***** SOURCE

I found several cases of differences between the behavior of grub and
it's description in the manual.

I'm trying to install linux on a pen-drive, which is recognized by my
BIOS as a floppy, not a hard-drive. I have two computers like that,
one calling it USB-FDD, the other USB RMV-FDD. If I partition the
pen-drive, grub is found (for being on the master boot record), but
doesn't seem to be able to find stage2. I didn't follow this longer,
because the BIOS is clearly stating, that it will consider a pen-drive
to be like a floppy disk and not a hard drive. About two years ago, I
already had such a situation, but I can't recall how I solved it.

The first thing I tried to do was to install a regular linux from an
installation CD. This won't allow to consider the pen-drive as a
floppy, so a one partition system was installed, including grub on the
master boot record. I already knew, that this wouldn't boot. I've seen
different messages, but right now, I got "GRUB Hard Disk Error".

**********

GIVEN REQUEST A>
In the grub message, what do the writer's two computers call the pen-drive?
GIVEN REQUEST B>
Print the grub message from "I found several" to "I solved it.".
The listing below has no connection to the grub message.

***** GIVEN MATERIAL

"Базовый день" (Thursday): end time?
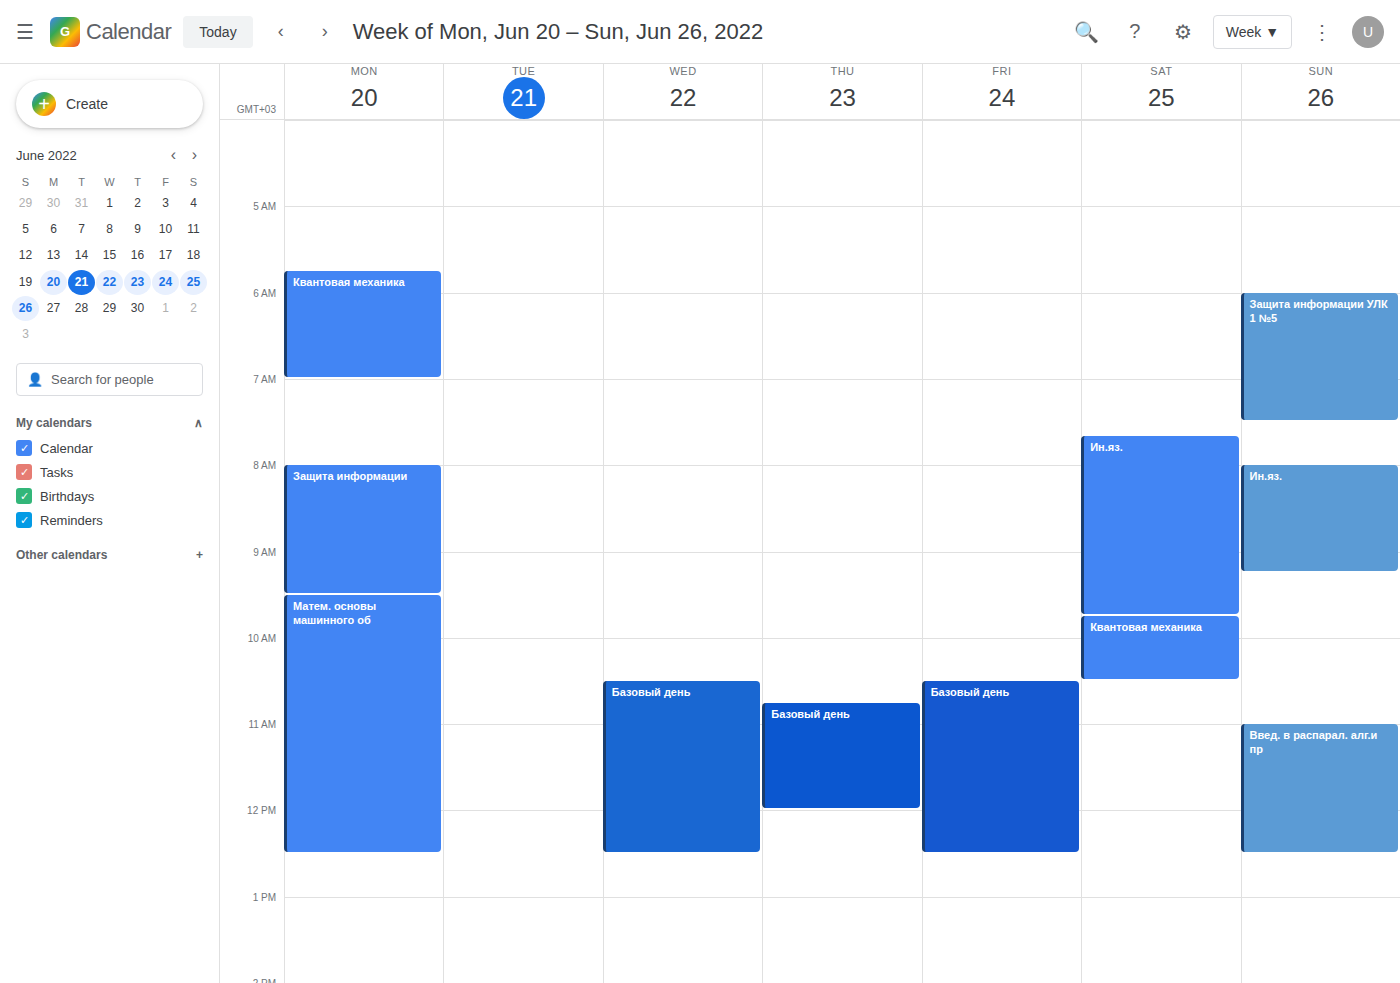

**********

EXPECTED OUTPUT A>
One calls it USB-FDD and the other USB RMV-FDD.

EXPECTED OUTPUT B>
I found several cases of differences between the behavior of grub and
it's description in the manual.

I'm trying to install linux on a pen-drive, which is recognized by my
BIOS as a floppy, not a hard-drive. I have two computers like that,
one calling it USB-FDD, the other USB RMV-FDD. If I partition the
pen-drive, grub is found (for being on the master boot record), but
doesn't seem to be able to find stage2. I didn't follow this longer,
because the BIOS is clearly stating, that it will consider a pen-drive
to be like a floppy disk and not a hard drive. About two years ago, I
already had such a situation, but I can't recall how I solved it.